Klinman’s web page said he dealt primarily in eigh
teenth- and nineteenth-century pieces, especially French, Italian, and Flemish artists, maintaining offices in London and Paris. Working in conjunction with museums, restorers, and master framers, he presented the art in its best possible condition.
Other Google entries quoted Klinman in articles about stolen Nazi art, specifically the faking of provenances. “Ruthless dealers and incompetent experts abound, sadly, in the art world. The temptation to verify that which is not verifiable is strong.” “Art stolen by the Nazis should be returned to the family of the original owner whenever possible. When not possible, the families should be compensated. Descendants of murderers should not be allowed to profit from their grandparents’ marauding.”
Another entry was a press release announcing the highest price ever paid for a Raphael sketch, $48 million, sold via Sotheby’s in London by a family who wanted to be known only through their representative: Augustus Klinman. The purchaser’s name was also kept anonymous.
The uneasy feeling that started the second she dialed the clinic hadn’t subsided all day. It remained through the rest of the afternoon, following her on the bus up First Avenue, to the grocery store, and home, where she was distracted.
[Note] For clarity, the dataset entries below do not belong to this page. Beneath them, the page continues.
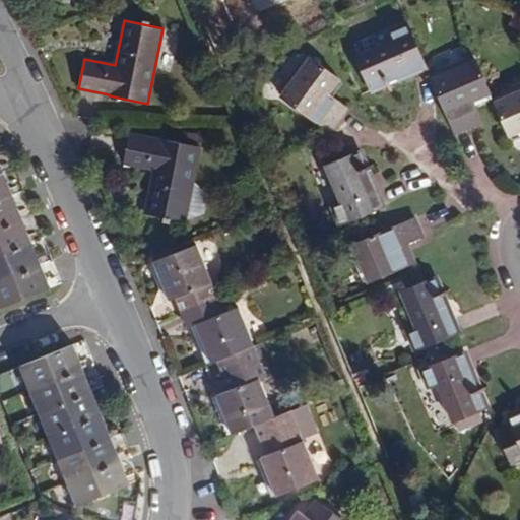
[(356,56),(371,90),(426,66),(407,23),(389,31),(393,40),(356,56)]
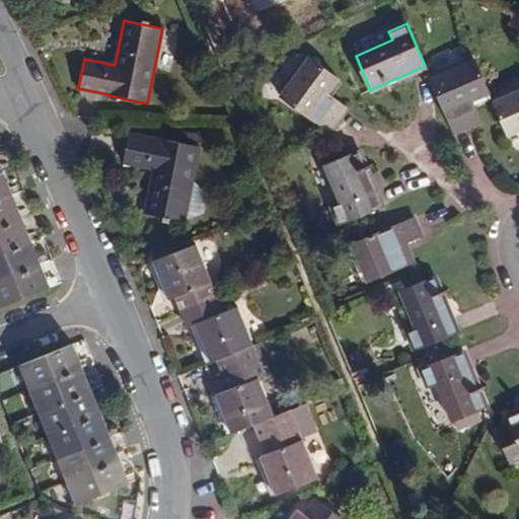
[(329,132),(342,116),(329,107),(337,99),(329,93),(341,79),(311,57),(282,96),(329,132)]
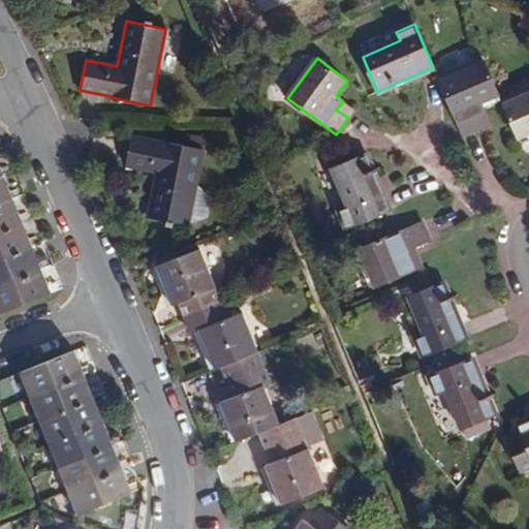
[(439,81),(449,103),(463,136),(480,129),(474,116),(485,112),(480,103),(498,95),(483,61),(439,81)]
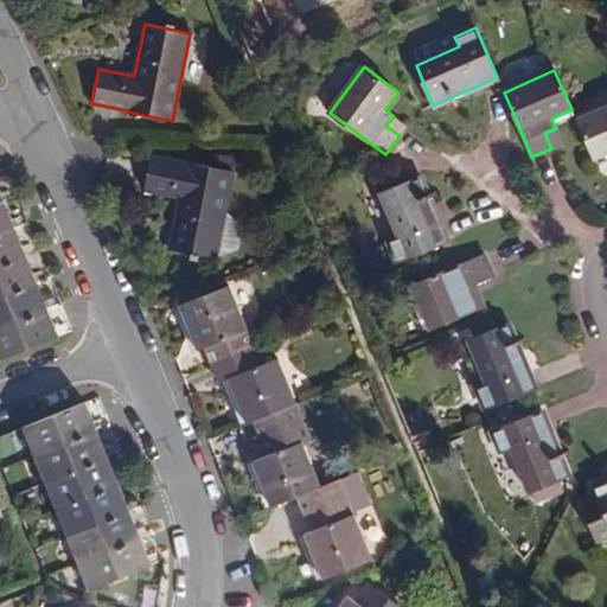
[(606,108),(576,121),(594,160),(606,154),(606,108)]
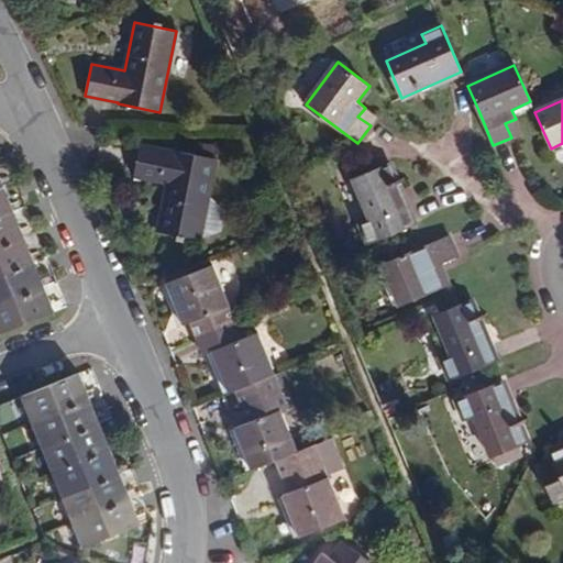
[(377,117),(365,108),(357,117),(371,125),(377,117)]
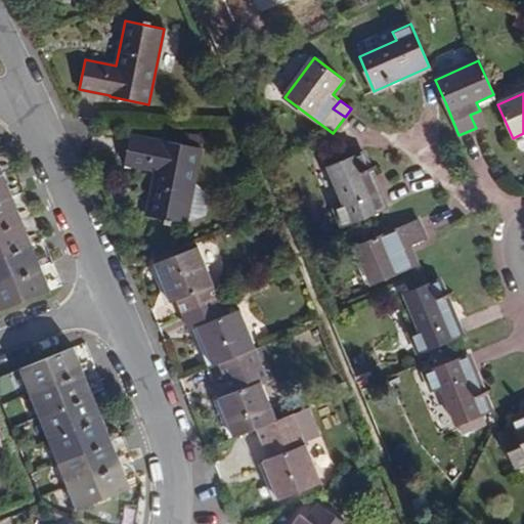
[(480,111),(470,115),(476,128),(485,124),(480,111)]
Colin was involved in his own drama. “It won’t be inked for thirty days, the deal,” he said tersely in response to her automatic How was your day? “I don’t want to discuss it before then.”
“Fine,” Elm said. She slammed the door to the microwave. She was planning on telling him about her visit with Dr. Hong, but his hostility made her want to keep it to herself.
Moira must have sensed the tension. She refused to eat the spaghetti Elm made for her, and then, after Elm microwaved some chicken fingers, refused to eat the middles, or even touch the single stalk of broccoli alongside them.
“Just eat it,” Colin said with uncharacteristic harshness. Moira sat up as straight as if he’d thrown a glass of water in her face. She began to cry. Elm frowned at him. She picked Moira up and carried her to the bathroom for her bath. Moira began to cry louder, in a whining, overtired way that grated on Elm.